_Task to complete_:
What's wanted is the full listing, reproduced exactly.

_Data records_:
------------------------------
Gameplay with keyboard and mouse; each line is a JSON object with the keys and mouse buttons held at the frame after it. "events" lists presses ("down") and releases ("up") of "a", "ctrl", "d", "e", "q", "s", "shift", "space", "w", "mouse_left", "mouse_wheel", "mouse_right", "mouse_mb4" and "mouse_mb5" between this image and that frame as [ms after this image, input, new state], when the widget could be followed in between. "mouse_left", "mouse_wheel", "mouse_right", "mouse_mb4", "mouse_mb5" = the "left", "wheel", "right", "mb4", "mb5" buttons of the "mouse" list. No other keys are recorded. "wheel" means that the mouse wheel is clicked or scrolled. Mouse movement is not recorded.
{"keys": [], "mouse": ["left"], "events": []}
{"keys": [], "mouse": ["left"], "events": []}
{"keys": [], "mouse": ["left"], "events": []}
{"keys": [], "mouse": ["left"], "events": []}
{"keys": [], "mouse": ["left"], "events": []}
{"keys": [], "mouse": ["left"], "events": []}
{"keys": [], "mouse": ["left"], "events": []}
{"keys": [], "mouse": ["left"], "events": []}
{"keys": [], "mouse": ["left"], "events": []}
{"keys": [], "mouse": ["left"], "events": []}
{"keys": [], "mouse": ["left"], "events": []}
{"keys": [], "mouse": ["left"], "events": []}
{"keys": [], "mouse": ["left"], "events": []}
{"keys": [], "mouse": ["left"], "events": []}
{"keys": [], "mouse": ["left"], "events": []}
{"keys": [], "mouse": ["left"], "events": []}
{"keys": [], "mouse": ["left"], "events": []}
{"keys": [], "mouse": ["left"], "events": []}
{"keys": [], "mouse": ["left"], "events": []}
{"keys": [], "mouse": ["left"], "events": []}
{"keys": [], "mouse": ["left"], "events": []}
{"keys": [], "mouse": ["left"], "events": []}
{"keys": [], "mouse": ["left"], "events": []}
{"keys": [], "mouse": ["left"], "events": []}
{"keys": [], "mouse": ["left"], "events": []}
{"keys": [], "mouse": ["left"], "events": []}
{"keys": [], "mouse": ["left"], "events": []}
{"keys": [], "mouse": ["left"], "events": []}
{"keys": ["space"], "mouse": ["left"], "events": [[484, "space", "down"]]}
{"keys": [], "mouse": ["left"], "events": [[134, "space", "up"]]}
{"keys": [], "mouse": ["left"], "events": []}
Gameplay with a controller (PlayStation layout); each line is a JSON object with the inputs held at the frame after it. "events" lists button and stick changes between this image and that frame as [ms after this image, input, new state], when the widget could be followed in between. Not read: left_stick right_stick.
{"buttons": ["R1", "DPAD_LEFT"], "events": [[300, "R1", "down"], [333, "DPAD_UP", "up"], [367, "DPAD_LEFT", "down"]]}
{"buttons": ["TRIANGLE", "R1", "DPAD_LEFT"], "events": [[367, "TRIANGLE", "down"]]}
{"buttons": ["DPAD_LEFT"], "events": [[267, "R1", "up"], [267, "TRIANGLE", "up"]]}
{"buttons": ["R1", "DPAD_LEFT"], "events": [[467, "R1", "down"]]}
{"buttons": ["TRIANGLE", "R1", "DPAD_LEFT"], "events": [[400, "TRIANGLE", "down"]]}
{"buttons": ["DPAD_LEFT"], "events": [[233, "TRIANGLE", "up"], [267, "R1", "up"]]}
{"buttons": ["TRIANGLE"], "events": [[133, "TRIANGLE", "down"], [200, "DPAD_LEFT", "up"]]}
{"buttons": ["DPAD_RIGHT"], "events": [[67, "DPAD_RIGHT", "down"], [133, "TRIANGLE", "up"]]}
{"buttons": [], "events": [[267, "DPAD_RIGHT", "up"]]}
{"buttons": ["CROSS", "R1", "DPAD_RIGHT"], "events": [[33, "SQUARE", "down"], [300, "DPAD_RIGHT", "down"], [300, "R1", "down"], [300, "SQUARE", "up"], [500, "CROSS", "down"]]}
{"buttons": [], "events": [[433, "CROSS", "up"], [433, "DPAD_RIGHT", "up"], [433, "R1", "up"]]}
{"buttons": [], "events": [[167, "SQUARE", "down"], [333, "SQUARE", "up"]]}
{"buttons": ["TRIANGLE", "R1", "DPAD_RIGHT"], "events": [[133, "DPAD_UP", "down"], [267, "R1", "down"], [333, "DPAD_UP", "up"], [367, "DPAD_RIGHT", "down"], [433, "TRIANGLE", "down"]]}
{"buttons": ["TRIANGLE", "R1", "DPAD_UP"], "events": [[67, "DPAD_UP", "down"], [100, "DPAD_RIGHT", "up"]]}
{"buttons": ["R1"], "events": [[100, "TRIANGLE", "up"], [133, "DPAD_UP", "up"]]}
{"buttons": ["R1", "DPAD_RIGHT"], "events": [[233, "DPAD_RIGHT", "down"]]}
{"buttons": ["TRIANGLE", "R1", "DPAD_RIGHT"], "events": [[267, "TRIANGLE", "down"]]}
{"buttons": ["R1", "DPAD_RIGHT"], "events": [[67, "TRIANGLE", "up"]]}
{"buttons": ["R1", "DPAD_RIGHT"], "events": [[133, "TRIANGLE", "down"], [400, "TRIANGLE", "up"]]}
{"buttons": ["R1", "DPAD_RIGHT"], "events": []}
------------------------------
_Finished exercise_:
Gameplay with keyboard and mouse; each line is a JSON object with the keys and mouse buttons held at the frame after it. "events" lists presses ("down") and releases ("up") of "a", "ctrl", "d", "e", "q", "s", "shift", "space", "w", "mouse_left", "mouse_wheel", "mouse_right", "mouse_mb4" and "mouse_mb5" between this image and that frame as [ms after this image, input, new state], when the widget could be followed in between. "mouse_left", "mouse_wheel", "mouse_right", "mouse_mb4", "mouse_mb5" = the "left", "wheel", "right", "mb4", "mb5" buttons of the "mouse" list. No other keys are recorded. "wheel" means that the mouse wheel is clicked or scrolled. Mouse movement is not recorded.
{"keys": [], "mouse": ["left"], "events": []}
{"keys": [], "mouse": ["left"], "events": []}
{"keys": [], "mouse": ["left"], "events": []}
{"keys": [], "mouse": ["left"], "events": []}
{"keys": [], "mouse": ["left"], "events": []}
{"keys": [], "mouse": ["left"], "events": []}
{"keys": [], "mouse": ["left"], "events": []}
{"keys": [], "mouse": ["left"], "events": []}
{"keys": [], "mouse": ["left"], "events": []}
{"keys": [], "mouse": ["left"], "events": []}
{"keys": [], "mouse": ["left"], "events": []}
{"keys": [], "mouse": ["left"], "events": []}
{"keys": [], "mouse": ["left"], "events": []}
{"keys": [], "mouse": ["left"], "events": []}
{"keys": [], "mouse": ["left"], "events": []}
{"keys": [], "mouse": ["left"], "events": []}
{"keys": [], "mouse": ["left"], "events": []}
{"keys": [], "mouse": ["left"], "events": []}
{"keys": [], "mouse": ["left"], "events": []}
{"keys": [], "mouse": ["left"], "events": []}
{"keys": [], "mouse": ["left"], "events": []}
{"keys": [], "mouse": ["left"], "events": []}
{"keys": [], "mouse": ["left"], "events": []}
{"keys": [], "mouse": ["left"], "events": []}
{"keys": [], "mouse": ["left"], "events": []}
{"keys": [], "mouse": ["left"], "events": []}
{"keys": [], "mouse": ["left"], "events": []}
{"keys": [], "mouse": ["left"], "events": []}
{"keys": ["space"], "mouse": ["left"], "events": [[484, "space", "down"]]}
{"keys": [], "mouse": ["left"], "events": [[134, "space", "up"]]}
{"keys": [], "mouse": ["left"], "events": []}
Gameplay with a controller (PlayStation layout); each line is a JSON object with the inputs held at the frame after it. "events" lists button and stick changes between this image and that frame as [ms after this image, input, new state], when the widget could be followed in between. Not read: left_stick right_stick.
{"buttons": ["R1", "DPAD_LEFT"], "events": [[300, "R1", "down"], [333, "DPAD_UP", "up"], [367, "DPAD_LEFT", "down"]]}
{"buttons": ["TRIANGLE", "R1", "DPAD_LEFT"], "events": [[367, "TRIANGLE", "down"]]}
{"buttons": ["DPAD_LEFT"], "events": [[267, "R1", "up"], [267, "TRIANGLE", "up"]]}
{"buttons": ["R1", "DPAD_LEFT"], "events": [[467, "R1", "down"]]}
{"buttons": ["TRIANGLE", "R1", "DPAD_LEFT"], "events": [[400, "TRIANGLE", "down"]]}
{"buttons": ["DPAD_LEFT"], "events": [[233, "TRIANGLE", "up"], [267, "R1", "up"]]}
{"buttons": ["TRIANGLE"], "events": [[133, "TRIANGLE", "down"], [200, "DPAD_LEFT", "up"]]}
{"buttons": ["DPAD_RIGHT"], "events": [[67, "DPAD_RIGHT", "down"], [133, "TRIANGLE", "up"]]}
{"buttons": [], "events": [[267, "DPAD_RIGHT", "up"]]}
{"buttons": ["CROSS", "R1", "DPAD_RIGHT"], "events": [[33, "SQUARE", "down"], [300, "DPAD_RIGHT", "down"], [300, "R1", "down"], [300, "SQUARE", "up"], [500, "CROSS", "down"]]}
{"buttons": [], "events": [[433, "CROSS", "up"], [433, "DPAD_RIGHT", "up"], [433, "R1", "up"]]}
{"buttons": [], "events": [[167, "SQUARE", "down"], [333, "SQUARE", "up"]]}
{"buttons": ["TRIANGLE", "R1", "DPAD_RIGHT"], "events": [[133, "DPAD_UP", "down"], [267, "R1", "down"], [333, "DPAD_UP", "up"], [367, "DPAD_RIGHT", "down"], [433, "TRIANGLE", "down"]]}
{"buttons": ["TRIANGLE", "R1", "DPAD_UP"], "events": [[67, "DPAD_UP", "down"], [100, "DPAD_RIGHT", "up"]]}
{"buttons": ["R1"], "events": [[100, "TRIANGLE", "up"], [133, "DPAD_UP", "up"]]}
{"buttons": ["R1", "DPAD_RIGHT"], "events": [[233, "DPAD_RIGHT", "down"]]}
{"buttons": ["TRIANGLE", "R1", "DPAD_RIGHT"], "events": [[267, "TRIANGLE", "down"]]}
{"buttons": ["R1", "DPAD_RIGHT"], "events": [[67, "TRIANGLE", "up"]]}
{"buttons": ["R1", "DPAD_RIGHT"], "events": [[133, "TRIANGLE", "down"], [400, "TRIANGLE", "up"]]}
{"buttons": ["R1", "DPAD_RIGHT"], "events": []}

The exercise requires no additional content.